The heat & humidity were oppressive today -- Moira helped me by trampling down the growth happening under the tarped area. We didn't see anything tall enough to warrant cutting, but we did pick a crown to expose and begin some bud-snapping. Big black stormclouds were roiling in the distance, so we really put a burn on. The crown was exposed by gloved hands, buds and new root material was snipped off with fingers and put into a yogurt cup for removal from the site. We noted earthworms, crickets, mites, and beetles in and around the soil of the crown. We also found a good number of land-snails, with their iridescent shells shining delicately in the hazy sunlight.
Knotweed stalks were sparse and less than 1/2" in diameter, approximately 12 stalks per 3-square-foot plot, on average. There were three new sprouts along the western edge of the tarp, which I did cut.

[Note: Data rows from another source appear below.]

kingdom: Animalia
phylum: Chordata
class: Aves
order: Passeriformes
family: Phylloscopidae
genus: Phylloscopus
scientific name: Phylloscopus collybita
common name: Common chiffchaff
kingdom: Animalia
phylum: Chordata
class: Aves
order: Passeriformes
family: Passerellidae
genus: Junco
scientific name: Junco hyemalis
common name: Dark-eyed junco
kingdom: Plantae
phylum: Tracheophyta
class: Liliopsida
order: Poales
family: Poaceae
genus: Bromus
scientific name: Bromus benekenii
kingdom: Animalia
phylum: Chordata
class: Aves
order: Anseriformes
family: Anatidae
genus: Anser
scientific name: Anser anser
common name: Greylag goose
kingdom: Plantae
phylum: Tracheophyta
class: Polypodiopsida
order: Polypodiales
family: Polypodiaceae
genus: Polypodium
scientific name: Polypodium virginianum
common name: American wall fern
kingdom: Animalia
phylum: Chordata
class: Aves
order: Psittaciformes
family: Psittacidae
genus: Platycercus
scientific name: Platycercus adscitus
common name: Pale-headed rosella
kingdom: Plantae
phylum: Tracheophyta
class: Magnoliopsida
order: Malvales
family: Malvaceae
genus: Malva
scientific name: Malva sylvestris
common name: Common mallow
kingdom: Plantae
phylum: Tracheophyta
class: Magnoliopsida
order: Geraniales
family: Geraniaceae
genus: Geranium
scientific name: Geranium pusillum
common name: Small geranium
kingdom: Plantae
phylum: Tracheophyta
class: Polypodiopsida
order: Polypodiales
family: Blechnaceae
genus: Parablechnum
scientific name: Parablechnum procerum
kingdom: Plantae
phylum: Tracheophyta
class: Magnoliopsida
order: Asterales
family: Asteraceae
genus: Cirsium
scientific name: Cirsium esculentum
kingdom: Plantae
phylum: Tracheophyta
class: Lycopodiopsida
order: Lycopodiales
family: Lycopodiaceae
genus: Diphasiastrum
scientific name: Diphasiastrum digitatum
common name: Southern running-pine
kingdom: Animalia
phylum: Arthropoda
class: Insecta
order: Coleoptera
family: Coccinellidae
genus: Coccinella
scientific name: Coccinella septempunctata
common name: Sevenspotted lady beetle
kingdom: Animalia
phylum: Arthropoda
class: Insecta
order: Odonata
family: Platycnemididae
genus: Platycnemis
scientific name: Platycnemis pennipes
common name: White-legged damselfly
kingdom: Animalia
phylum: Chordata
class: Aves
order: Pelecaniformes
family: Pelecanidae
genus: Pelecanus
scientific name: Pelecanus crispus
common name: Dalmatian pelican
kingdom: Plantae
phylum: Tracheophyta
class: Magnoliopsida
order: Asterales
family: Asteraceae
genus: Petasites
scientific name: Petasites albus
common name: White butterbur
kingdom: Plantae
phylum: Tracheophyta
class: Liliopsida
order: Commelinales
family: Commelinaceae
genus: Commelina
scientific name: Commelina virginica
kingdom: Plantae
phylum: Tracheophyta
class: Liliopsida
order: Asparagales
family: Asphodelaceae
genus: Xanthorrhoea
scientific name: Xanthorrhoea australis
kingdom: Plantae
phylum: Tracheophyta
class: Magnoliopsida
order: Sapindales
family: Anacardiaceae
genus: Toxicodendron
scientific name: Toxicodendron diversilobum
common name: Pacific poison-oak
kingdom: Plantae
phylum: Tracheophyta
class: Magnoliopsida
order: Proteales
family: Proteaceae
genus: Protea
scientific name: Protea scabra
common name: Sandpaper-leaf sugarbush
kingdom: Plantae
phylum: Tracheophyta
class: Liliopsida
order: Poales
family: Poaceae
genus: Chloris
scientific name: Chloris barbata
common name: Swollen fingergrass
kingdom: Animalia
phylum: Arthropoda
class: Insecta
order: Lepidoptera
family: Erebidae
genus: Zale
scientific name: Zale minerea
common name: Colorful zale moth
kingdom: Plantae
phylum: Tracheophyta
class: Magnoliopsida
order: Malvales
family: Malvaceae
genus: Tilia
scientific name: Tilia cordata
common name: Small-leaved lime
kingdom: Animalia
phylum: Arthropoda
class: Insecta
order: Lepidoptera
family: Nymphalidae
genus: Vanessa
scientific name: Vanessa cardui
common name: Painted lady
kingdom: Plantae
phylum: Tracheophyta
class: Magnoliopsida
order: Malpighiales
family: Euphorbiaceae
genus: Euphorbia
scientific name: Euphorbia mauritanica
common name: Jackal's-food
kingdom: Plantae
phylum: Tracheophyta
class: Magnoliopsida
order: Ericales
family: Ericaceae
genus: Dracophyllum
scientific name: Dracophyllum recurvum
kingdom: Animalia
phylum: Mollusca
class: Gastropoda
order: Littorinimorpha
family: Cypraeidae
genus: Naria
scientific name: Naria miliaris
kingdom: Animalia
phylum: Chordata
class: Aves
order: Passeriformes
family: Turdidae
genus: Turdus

Other vegetation at the site includes sumac, wild carrot (Queen Anne's Lace), and sweet clover -- and of course the ubiquitous poison ivy.
We had to cut our time shorter than previous visits, thanks to the encroaching thunderstorm; the flip side is that an hour-and-a-half seems to be an adequate length of time to spend doing future visits.
Goals for next time: begin sampling and cataloging other vegetation, bring jewelweed seeds and milkweed seeds for sowing, trample the tarp again, clip JK along the edges, estimate stalk size and density, do a little nature journaling.
I'd also like to get a sign created and erected to stick into the middle of the site, so people can tell what we're doing and why.